During the last decade, the trend in drug discovery has increased the number of active pharmaceutical ingredients (APIs) that exhibit high lipophilicity and poor water solubility, also associated with poor dissolution characteristics (Vogt et al., 2008). Dissolution rate in the gastrointestinal tract is the rate limiting factor for the absorption of many of these drugs, which therefore suffer from poor oral bioavailability (Zimmermann et al., 2009).
In order to enhance the dissolution of poorly water-soluble drugs, an increasing number of pharmaceutical formulation technologies are being developed to address this challenge of drug product development (Uchiyama et al., 2010). Many pharmaceutical studies have focused their attention on the production of multifunctional excipients, once the choice of excipients becomes critical in terms of delivery system functionality and quality. Excipients with multiple functional properties confer many advantages such as manufacturing efficiency and reduced production costs (Builders et al., 2010).
Microcrystalline cellulose (MCC) is a purified, partially depolymerized cellulose prepared by treating alpha cellulose, obtained as a pulp from fibrous plant material with mineral acids (Gohel et al., 2007). It is widely used as filler, disintegrant and binder of oral tablets, pellets and capsules (Nikolakakis et al., 2006). MCC is considered one of the most useful fillers due to its excellent compatibility at low pressures, high dilution potential, chemical inertness and compatibility with most drugs (Kalita et al., 2013). However, according to Chamsai & Sriamornsak (2013), most drugs prepared with MCC show a tendency toward prolonged release due to a lack of disintegration.
LoxOral, manufactured by PCCA, is an innovative excipient for use in capsule formulations. It improves dissolution of all types of APIs, including drugs with poor water solubility. It is gluten- and casein-free, Sodium Lauryl Sulfate (SLS)-free, lactose-free, soy-free, dye-free and magnesium stearate-free. It also contains an ingredient (isomalt) which has shown potential prebiotic effects (Gibson et al., 2010). LoxOral is an all-in-one base with improved dissolution, excellent flowability and reduced static. It is minimally hygroscopic, resisting moisture absorption and providing optimal stability.
Piroxicam is a member of the oxicam group of nonsteroidal anti-inflammatory drugs (NSAIDs), and is indicated for treatment of acute or chronic signs and symptoms of osteoarthritis and rheumatoid arthritis (Karatas et al., 2005). According to the Biopharmaceutic Drug Classification System (BCS) proposed by Amidon et al. (1995), piroxicam is a class II drug, characterized by low solubility–high permeability. Over the years, several techniques have been used to improve the oral bioavailability of piroxicam by accelerating its dissolution rate in biological fluids at physiological pH (Yuksel et al., 2003).

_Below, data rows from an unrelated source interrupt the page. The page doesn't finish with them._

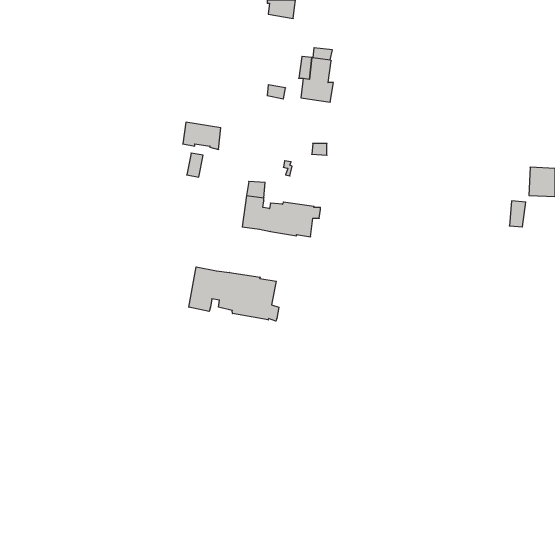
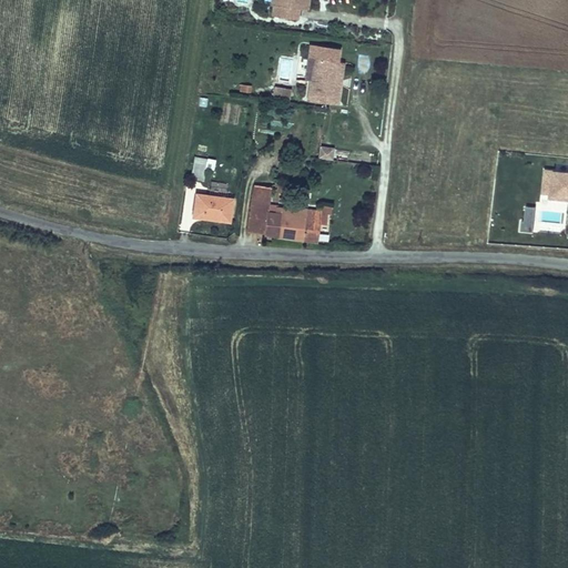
building: [183,122,221,149] -> [193,194,232,222]
building: [189,267,279,321] -> none

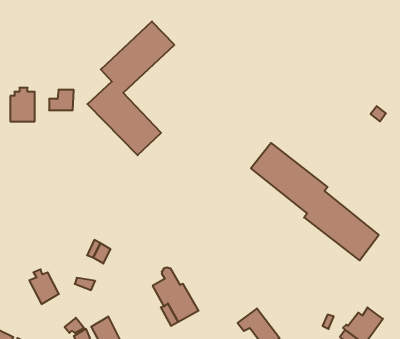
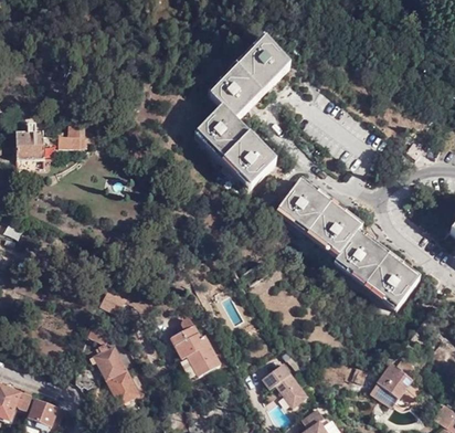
building: [87,21,174,155] -> [195,43,289,188]
building: [29,269,59,304] -> [91,344,123,381]

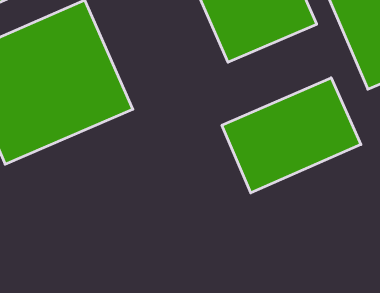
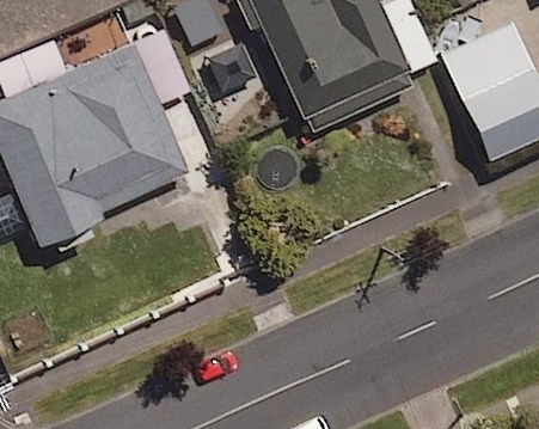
building: [222,78,361,193] -> none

Ketoconazole is an imidazole antifungal drug that can be administered orally and is characterized by low solubility, high permeability (class II by BCS). The capability of a new excipient, LoxOral, manufactured by PCCA, to enhance the dissolution of drugs with poor water solubility was investigated by USP dissolution testing and compared to microcrystalline cellulose (MCC). The capsules containing ketoconazole in LoxOral produced a higher in vitro dissolution when compared to corresponding mixture with MCC. It was also the only combination which complied with the USP dissolution specification for the drug (80.78% at 30 min). The results suggest that LoxOral, is a useful and powerful excipient tool to accelerate dissolution and potentially improve the oral bioavailability of drugs with poor water solubility.
LoxOral was shown to be a successful excipient to improve the dissolution rate of piroxicam. The increase in the rate would potentially provide the rapid bioavailability and onset of action after the drug is taken orally. LoxOral-based formulations have proven to be a most promising delivery system for oral bioavailability enhancement of BCS Class II drugs such as piroxicam.